David Foster clearly knew what he was doing. In the two biggest hits that he produced, Foster took country songs, wrapped them up in fusty early-’90s pop packaging, threw in smooth-jazz sax solos, and sold them to the world. “I Will Always Love You” worked despite Foster’s excitement-smothering arrangement. Whitney Houston sang that song with all the force of a volcano erupting into a hurricane, and she transcended everything that David Foster threw at her. The guys in All-4-One are all gifted singers, but none of them is Whitney Houston. For that matter, “I Swear” is also nowhere near as great a song as “I Will Always Love You.”

I have not ruled out the possibility that every production decision that David Foster made on “I Swear” was specifically intended to annoy me, personally. The canned keyboard tones? The fake fingersnaps? The sleepy acoustic guitars? The cymbal swooshes? That goddamn motherfucking sax solo? All of it makes me feel attacked. I wish “I Swear” was merely boring. It’s not. It’s ugliness presented as prettiness — so cynically simpering that it’s downright offensive.
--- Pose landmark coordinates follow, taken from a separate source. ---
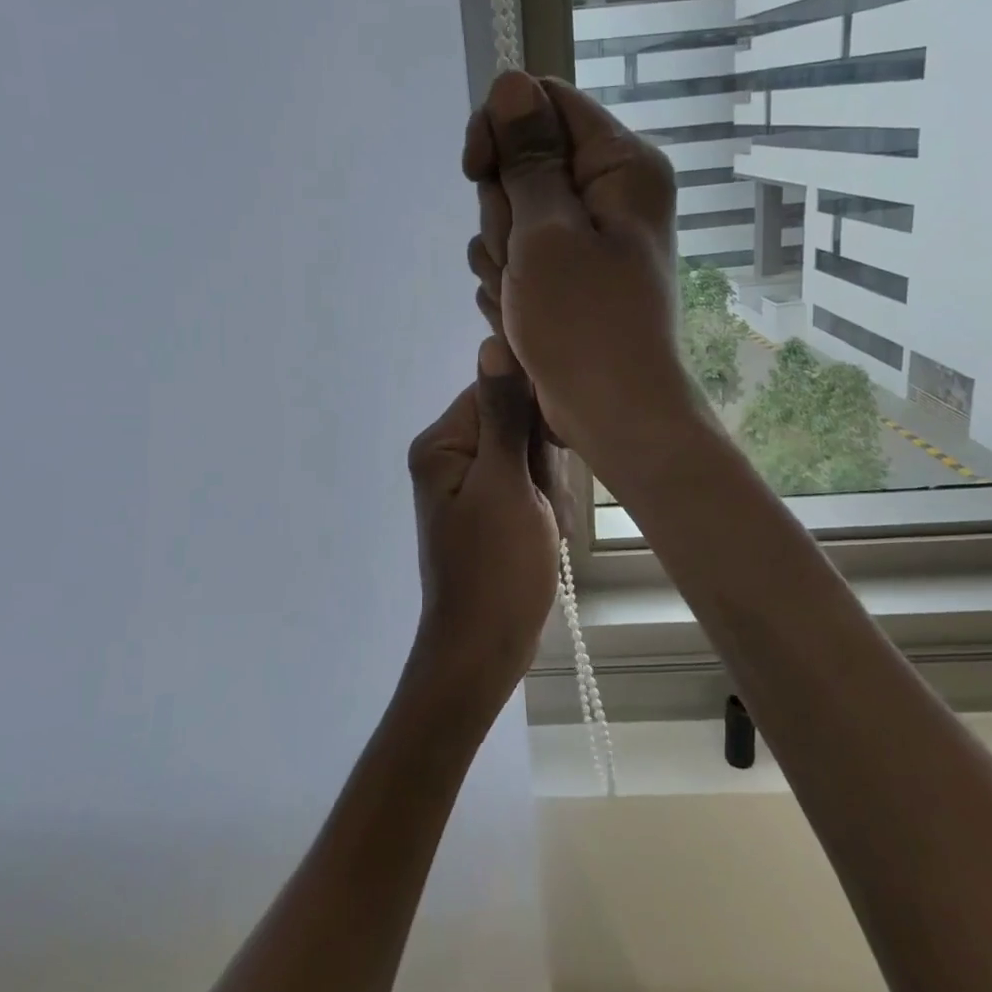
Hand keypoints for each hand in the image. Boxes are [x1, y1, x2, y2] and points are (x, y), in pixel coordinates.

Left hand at [405, 337, 562, 719]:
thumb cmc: (495, 568)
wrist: (485, 649)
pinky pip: (531, 486)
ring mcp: (473, 484)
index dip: (535, 421)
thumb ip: (503, 414)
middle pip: (518, 424)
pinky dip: (546, 509)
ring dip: (549, 491)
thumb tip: (493, 342)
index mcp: (443, 443)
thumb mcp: (506, 485)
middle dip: (542, 465)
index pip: (499, 392)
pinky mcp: (492, 507)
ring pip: (532, 457)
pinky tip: (544, 537)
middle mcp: (451, 456)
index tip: (548, 459)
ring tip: (542, 528)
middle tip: (540, 508)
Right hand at [462, 71, 700, 473]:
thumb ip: (528, 157)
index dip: (500, 129)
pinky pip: (513, 256)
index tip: (476, 170)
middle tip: (518, 258)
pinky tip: (521, 317)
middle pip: (521, 163)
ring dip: (500, 256)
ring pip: (509, 215)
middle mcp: (606, 193)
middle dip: (502, 211)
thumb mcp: (547, 233)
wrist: (612, 413)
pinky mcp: (563, 275)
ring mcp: (583, 238)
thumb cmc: (586, 323)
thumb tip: (513, 83)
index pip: (546, 103)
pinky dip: (507, 285)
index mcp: (620, 166)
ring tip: (523, 298)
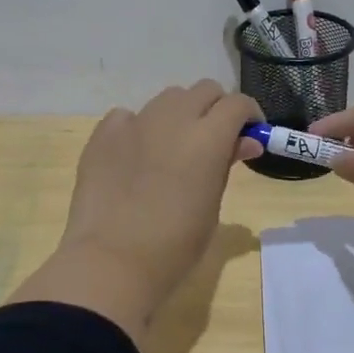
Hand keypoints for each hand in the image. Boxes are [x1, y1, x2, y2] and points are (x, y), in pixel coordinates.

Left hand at [8, 82, 261, 342]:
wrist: (111, 262)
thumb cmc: (175, 246)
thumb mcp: (212, 207)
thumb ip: (226, 166)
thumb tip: (244, 142)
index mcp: (208, 137)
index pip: (237, 103)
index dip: (249, 116)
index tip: (250, 136)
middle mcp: (173, 119)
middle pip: (204, 90)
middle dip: (216, 109)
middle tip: (216, 140)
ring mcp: (134, 123)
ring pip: (167, 98)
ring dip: (180, 114)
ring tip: (175, 148)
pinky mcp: (103, 134)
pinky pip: (128, 116)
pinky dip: (140, 128)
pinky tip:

Rationally, I know that David Foster was not directly fucking with me when he produced “I Swear.” He didn’t know who I was, and he had no interest in making my life worse. He was simply trying to make a hit, pandering to the tastes of the day. But if David Foster had wanted to convince me to hack my own ears off with a meat cleaver, he wouldn’t have done anything different.
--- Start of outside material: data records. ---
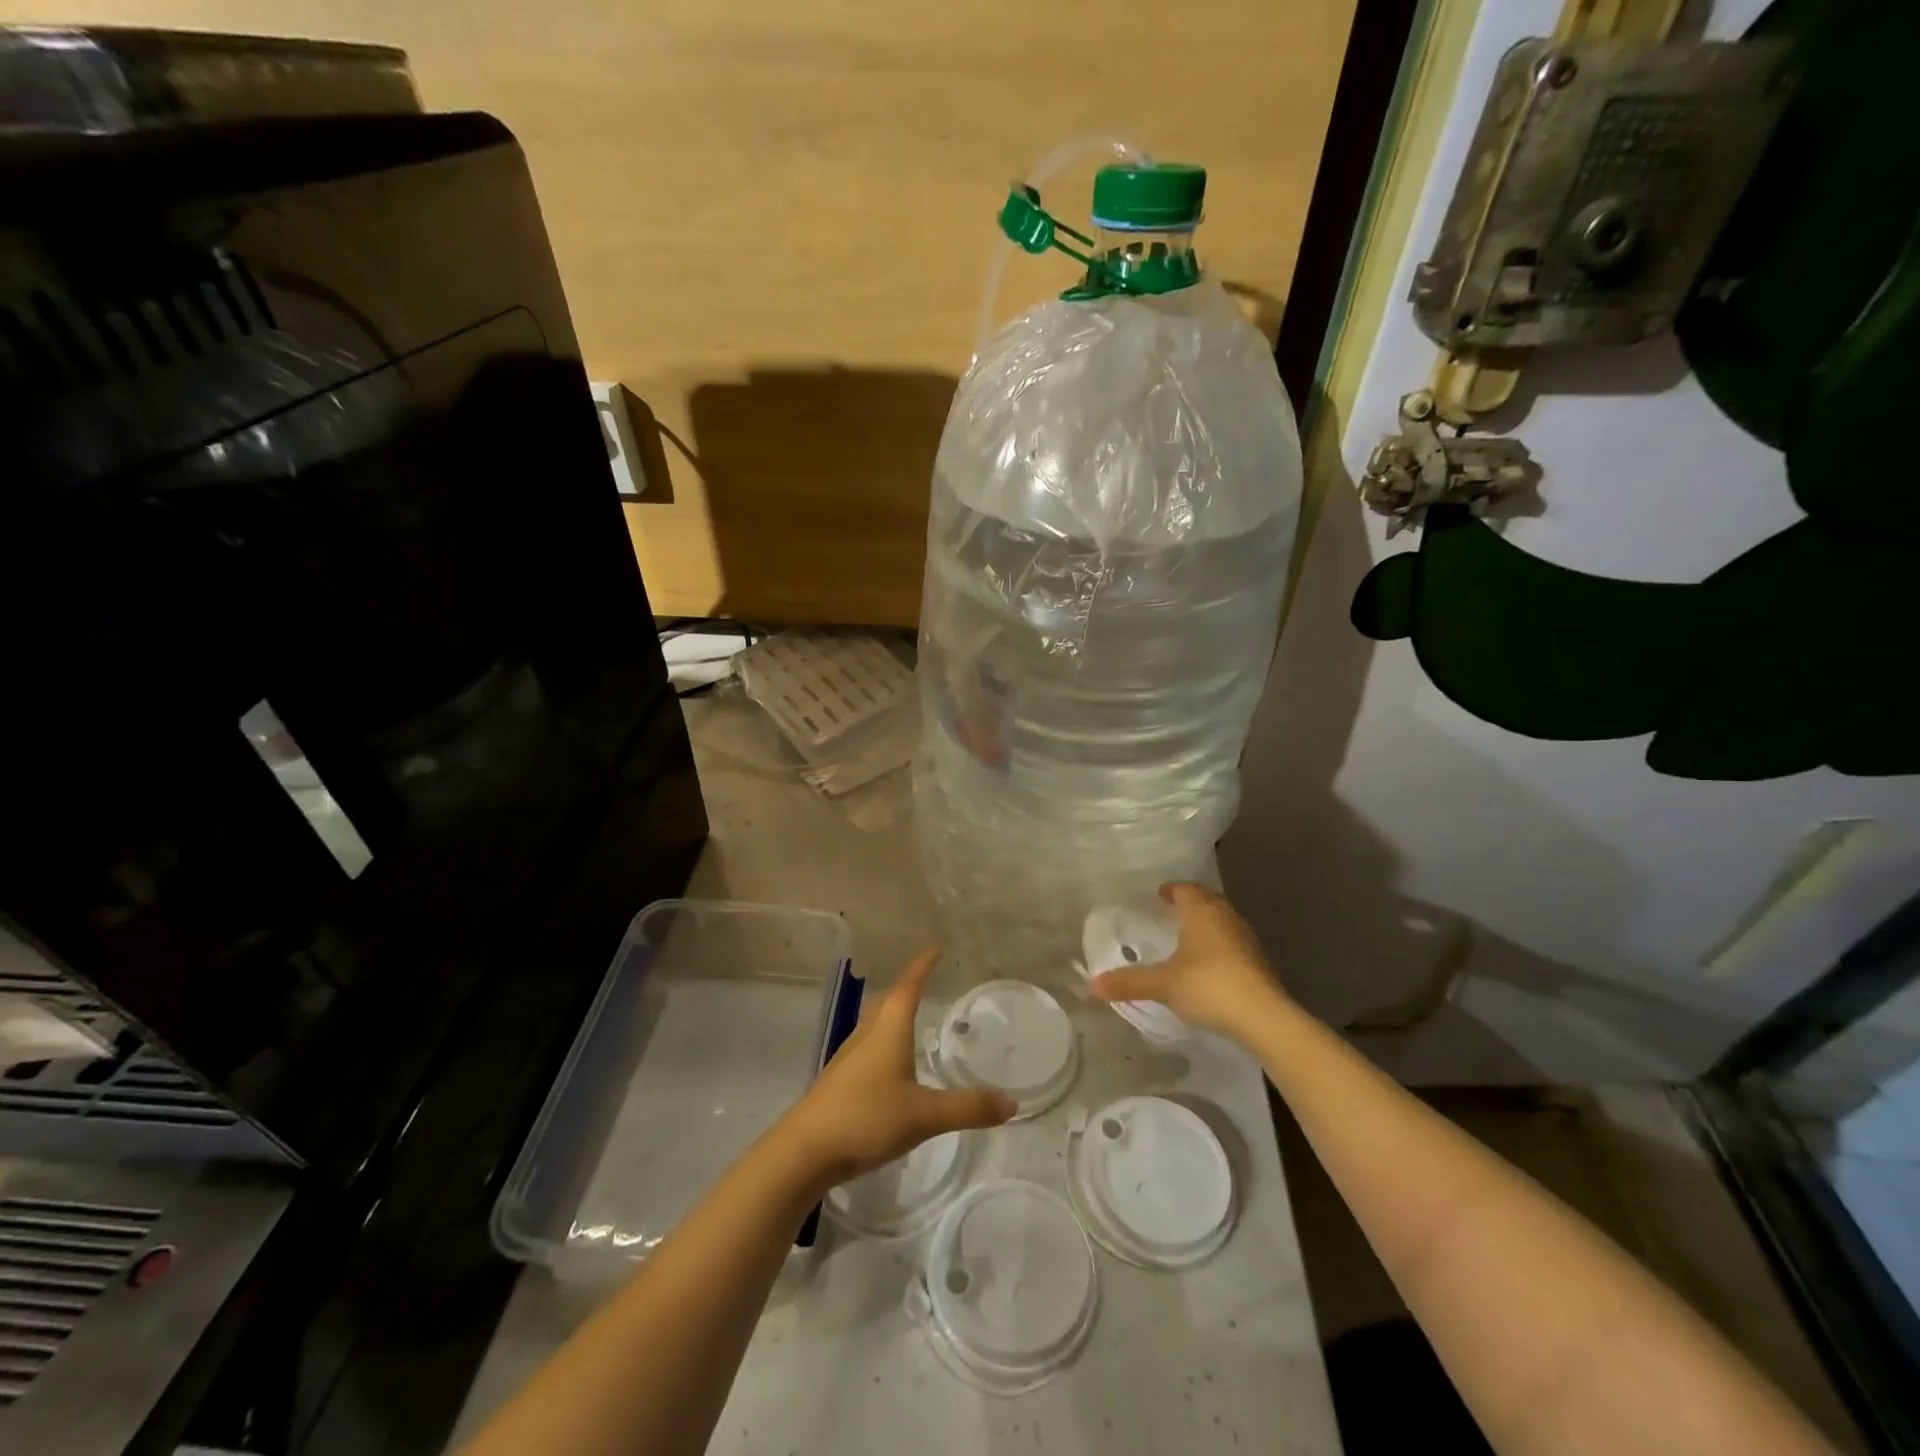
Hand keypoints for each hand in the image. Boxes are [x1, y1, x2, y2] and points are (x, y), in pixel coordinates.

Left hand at [776, 949, 1015, 1188]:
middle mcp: (866, 1036)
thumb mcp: (924, 1115)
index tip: (934, 949)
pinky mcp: (838, 1082)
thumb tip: (1012, 1102)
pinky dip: (883, 1043)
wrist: (803, 1152)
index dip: (922, 967)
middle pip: (887, 1002)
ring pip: (874, 1025)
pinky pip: (867, 1049)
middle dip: (906, 988)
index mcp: (888, 1030)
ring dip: (892, 1014)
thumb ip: (967, 1108)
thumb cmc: (866, 1118)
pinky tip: (889, 1066)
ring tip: (909, 1017)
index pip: (907, 988)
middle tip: (925, 980)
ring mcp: (848, 1059)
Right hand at [1089, 883, 1288, 1041]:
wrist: (1264, 1017)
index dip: (1171, 890)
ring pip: (1223, 921)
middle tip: (1172, 912)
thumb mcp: (1162, 984)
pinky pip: (1234, 943)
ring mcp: (1247, 939)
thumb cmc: (1208, 986)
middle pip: (1207, 901)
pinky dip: (1220, 946)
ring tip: (1189, 937)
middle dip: (1191, 904)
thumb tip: (1091, 984)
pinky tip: (1210, 964)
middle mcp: (1226, 917)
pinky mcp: (1260, 962)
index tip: (1159, 895)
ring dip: (1208, 925)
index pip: (1185, 889)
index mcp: (1201, 911)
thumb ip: (1128, 982)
“I Swear” was all over the fucking place that summer. I couldn’t escape it. It was like a faintly toxic burning-plastic smell that lingered in the air for three solid months. “I Swear” has a nice melody and a nice sentiment, and it should simply be forgettable dreck, but it was too big for that. That summer, “I Swear” made my life worse in all sorts of tiny and intangible ways. I still resent the song’s existence.
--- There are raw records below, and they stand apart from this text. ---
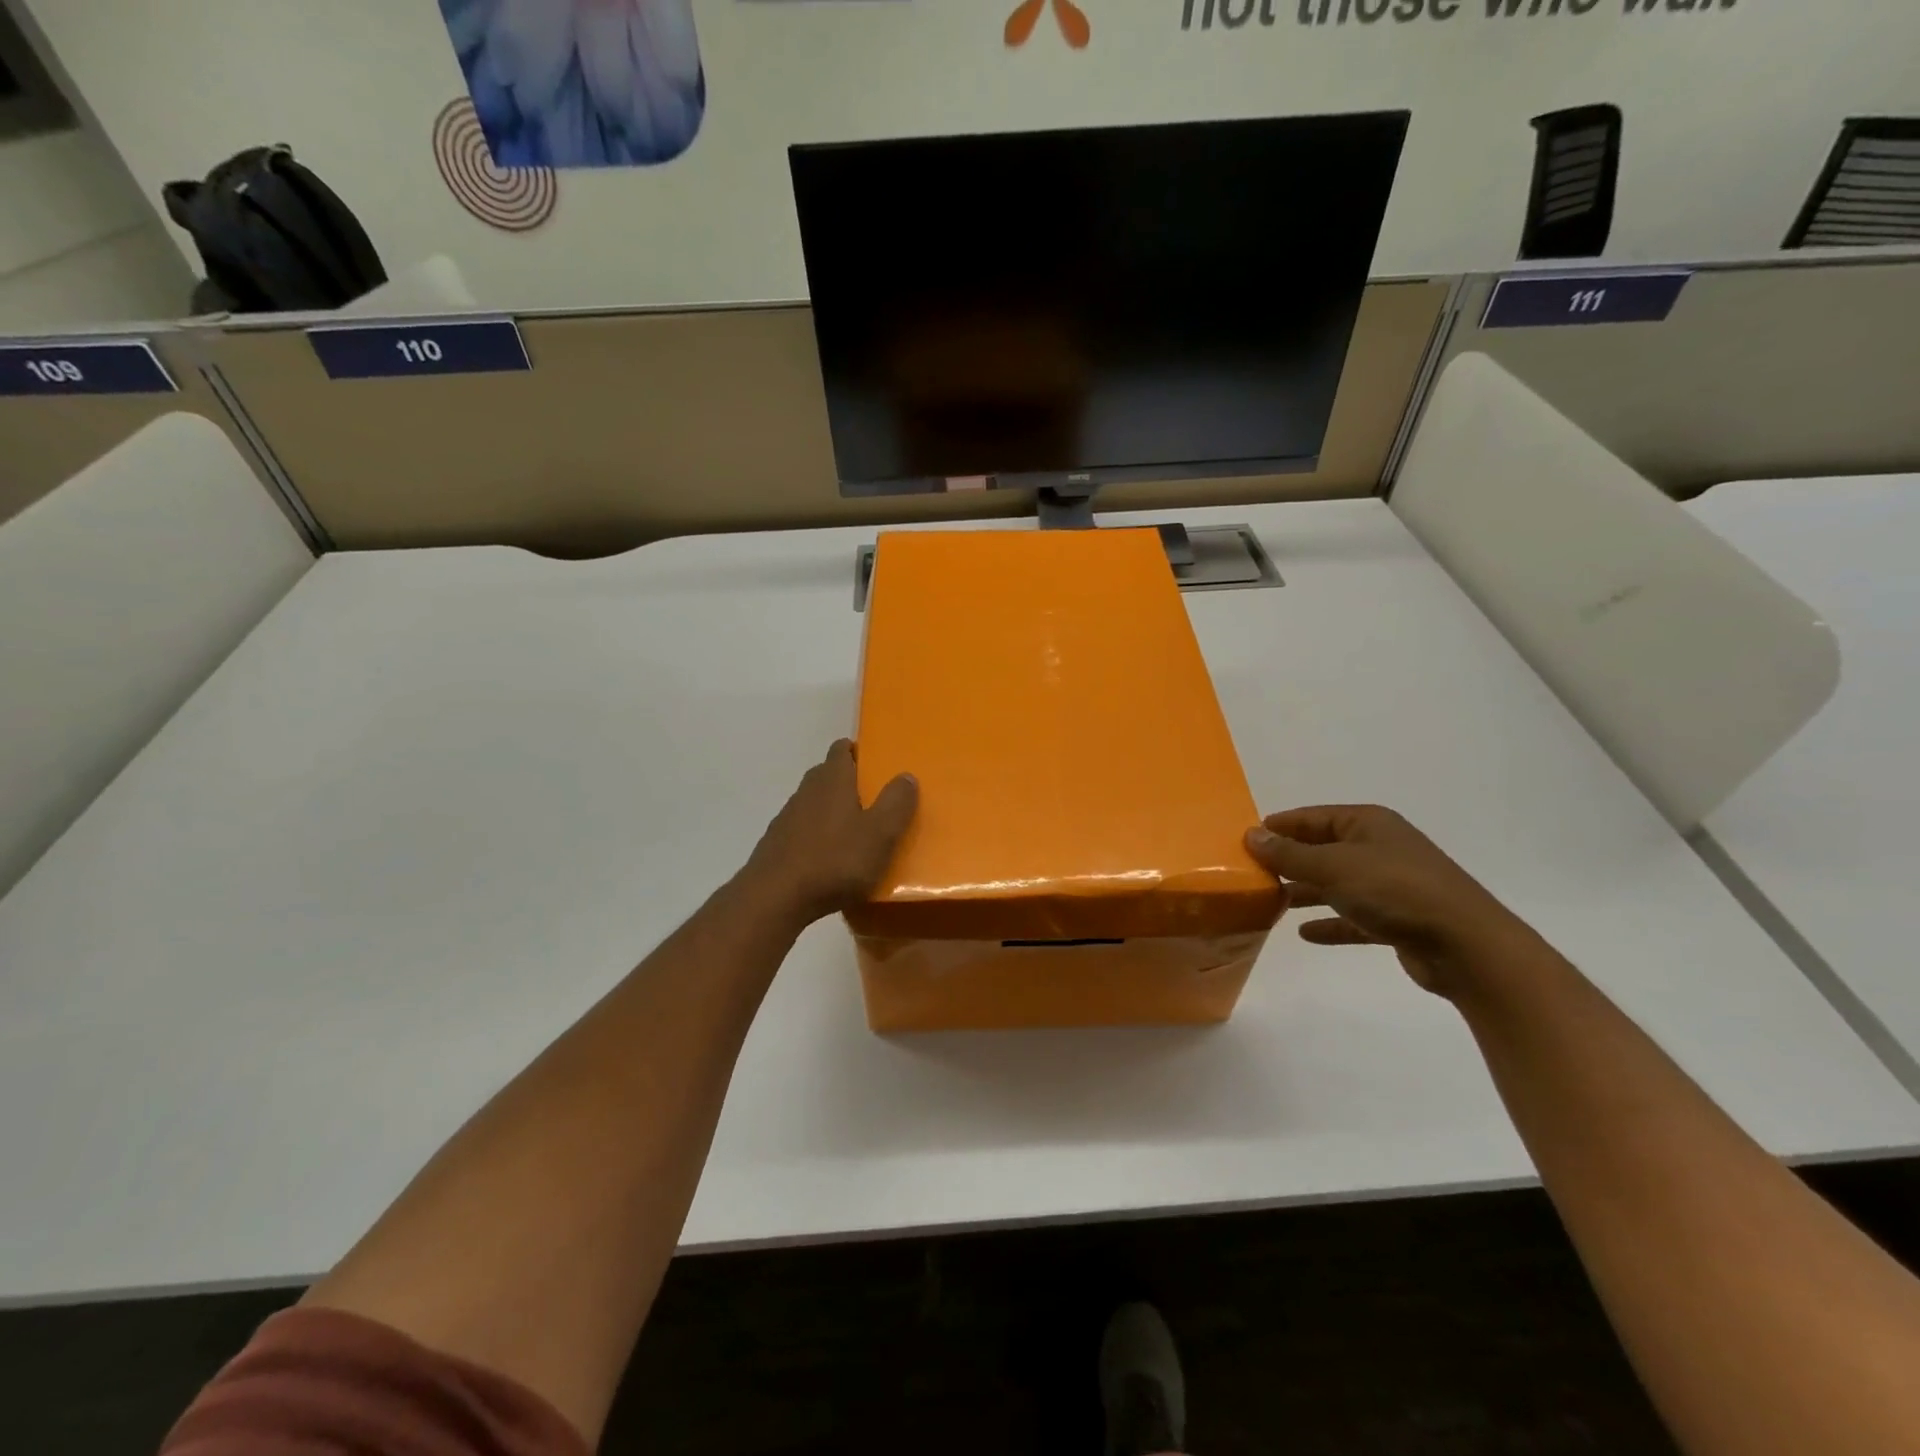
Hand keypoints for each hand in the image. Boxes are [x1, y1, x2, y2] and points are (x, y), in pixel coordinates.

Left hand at [743, 741, 918, 926]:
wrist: (775, 898)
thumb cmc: (835, 861)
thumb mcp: (880, 834)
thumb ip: (896, 803)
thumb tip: (906, 775)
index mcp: (833, 780)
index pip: (842, 749)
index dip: (857, 751)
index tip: (875, 764)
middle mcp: (807, 790)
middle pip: (827, 774)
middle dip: (848, 782)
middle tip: (873, 800)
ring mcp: (787, 817)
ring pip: (814, 803)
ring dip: (832, 811)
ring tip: (855, 833)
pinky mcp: (776, 844)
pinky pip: (802, 830)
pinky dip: (817, 836)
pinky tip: (829, 860)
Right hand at [1245, 805, 1533, 997]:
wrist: (1464, 945)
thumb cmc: (1394, 891)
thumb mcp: (1333, 867)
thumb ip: (1290, 854)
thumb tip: (1251, 835)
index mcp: (1367, 824)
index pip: (1312, 817)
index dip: (1280, 826)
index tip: (1246, 839)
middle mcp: (1379, 847)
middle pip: (1323, 849)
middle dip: (1290, 860)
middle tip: (1252, 873)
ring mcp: (1391, 884)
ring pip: (1337, 883)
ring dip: (1307, 891)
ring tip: (1271, 901)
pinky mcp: (1397, 919)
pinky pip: (1354, 915)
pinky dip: (1331, 921)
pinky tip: (1306, 933)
All-4-One’s self-titled debut didn’t produce any more hits, but it still went quadruple platinum. A year later, All-4-One shamelessly attempted to replicate that success. The lead single from their sophomore album And The Music Speaks was “I Can Love You Like That,” another cover of a song that had been a country hit for John Michael Montgomery. Once again, David Foster produced the cover. Once again, it was a hit. This time, though, the cover wasn’t successful enough to ruin my summer. (“I Can Love You Like That” peaked at #5. It’s a 4.)

A year after “I Can Love You Like That,” All-4-One got to #30 with “Someday,” a song from the Hunchback Of Notre Dame soundtrack. That was their last time on the Hot 100. All-4-One stayed together, and they kept recording. By 2004, their records weren’t even getting American releases; they were strictly for the Asian market, which apparently loves gloopy American balladry. Amazingly, All-4-One are still together, and they’ve had no lineup changes. They play the nostalgia circuit, and I bet they live pretty well. “I Swear” promised drama-free eternity, and maybe that’s what All-4-One have found. Good for them. “I Swear” still sucks.

GRADE: 2/10

BONUS BEATS: Here’s the incomprehensible-to-me scene from the 2005 film Just Friends where a fat-suited Ryan Reynolds lip-syncs to “I Swear”:

I’m sorry to report that Reynolds re-created that scene, sans fat suit this time, when he joined TikTok last year:

@vancityreynolds

I swear you will be disappointed by this account.

♬ I Swear – All-4-One

BONUS BONUS BEATS: Here’s the romantic montage from a 2012 South Park episode where Cartman sings “I Swear” in multi-part harmony:

BONUS BONUS BONUS BEATS: Here’s the wedding scene from the 2013 movie Despicable Me 2 where the Minions sing “I Swear” in their Minion language:

(The other song that the Minions sing in that clip is the Village People’s “YMCA,” which peaked at #2 in 1978. It’s an 8. The Despicable Me 2 soundtrack will eventually figure into this column.)

BONUS BONUS BONUS BONUS BEATS: Here’s another wedding scene, from a 2021 episode of Pose, where the show’s entire cast sings “I Swear”:

THE NUMBER TWOS: Madonna’s synthy, heart-swelling movie ballad “I’ll Remember” peaked at #2 behind “I Swear.” It’s an 8.

Warren G and Nate Dogg’s “Regulate,” a silky and hypnotic story-song masterpiece about killing and then fucking, also peaked at #2 behind “I Swear.” It’s funk on a whole new level — the rhythm is the bass and the bass is the treble — and it’s a 10.